A challenge, for sure, but one Judge Munson was willing to accept. A former federal prosecutor, she was already used to juggling a heavy caseload. From 1998 to 2018, Judge Munson served as an assistant U.S. attorney for the Northern District of Georgia, working primarily with the Organized Crime Drug Enforcement Task Force.

Despite her demanding position, Judge Munson never lost sight of her responsibility to work fairly and give each case its due diligence. “Those 20 years went by very quickly,” she said. “I had the privilege of working for and with remarkable and talented attorneys devoted to doing justice. When I say doing justice, I mean that the focus was always on doing the right thing—not just winning.”

In 2011, Judge Munson spent a one-year stint as resident legal adviser to the U.S. Embassy in Baghdad, Iraq, focusing on restoring the rule of law in the Iraqi court system. There she represented American victims of crimes—mostly U.S. soldiers—and presented criminal cases involving acts of terrorism.

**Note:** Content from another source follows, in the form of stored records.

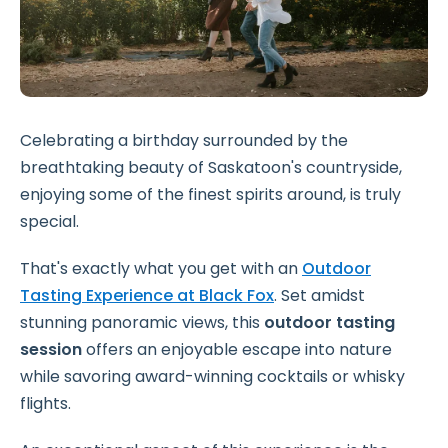
Celebrating a birthday surrounded by the
breathtaking beauty of Saskatoon's countryside,
enjoying some of the finest spirits around, is truly
special.
That's exactly what you get with an
Outdoor
Tasting Experience at Black Fox
. Set amidst
stunning panoramic views, this
outdoor tasting
session
offers an enjoyable escape into nature
while savoring award-winning cocktails or whisky
flights.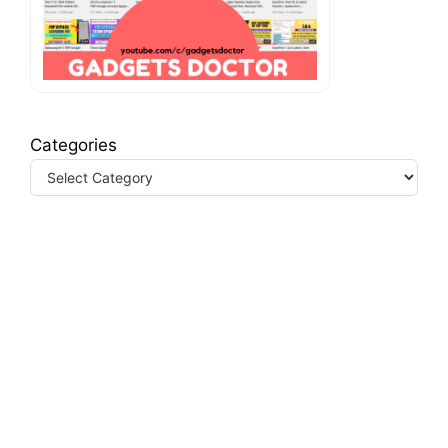
Categories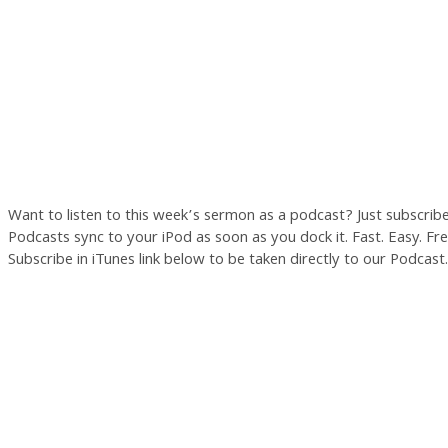
Want to listen to this week’s sermon as a podcast? Just subscrib
Podcasts sync to your iPod as soon as you dock it. Fast. Easy. Free
Subscribe in iTunes link below to be taken directly to our Podcast.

“It was a humbling experience to serve in a civilian role alongside military personnel,” she said. “I have a newfound appreciation and respect for the sacrifices made by the men and women in uniform, as well as their families.” 

It was an experience that led her to the DAR, which she joined in 2016. “Being a Daughter gives structure to the commitment to God, Home and Country already instilled in me by my family,” she said. “Daughters are committed to preserving crucial American principles that would otherwise be grossly overlooked.”

Fellow members from General Daniel Newnan Chapter in Newnan, Ga., made the 700-mile trip to Washington, D.C., to witness her investiture as a U.S. immigration judge. 

“I looked out and saw the wonderful women of the DAR who came all the way from Georgia to share in the moment with me,” she said. “Many Daughters unconditionally cheered me on and supported me every step of the way.”

And when she moved her family—husband, Brennan, and her two younger children—to rural Louisiana, DAR members were there to welcome them to their new hometown. (Her two adult daughters remain in Atlanta.)

“The DAR ladies have circled the wagons around our family and helped us settle in quickly,” she said.

In Georgia, Judge Munson lived on a small farm with cattle, goats and sheep. She traded that lifestyle for an equally demanding one in Louisiana: living in a home that is more than 100 years old. “We exchanged farm chores for restoration projects,” she said.  

When she does have a spare minute, she picks up her knitting needles. “Knitting is something that my grandmother taught me to do,” she said. “I find it therapeutic, and I always have something to knit if I have time to sit.”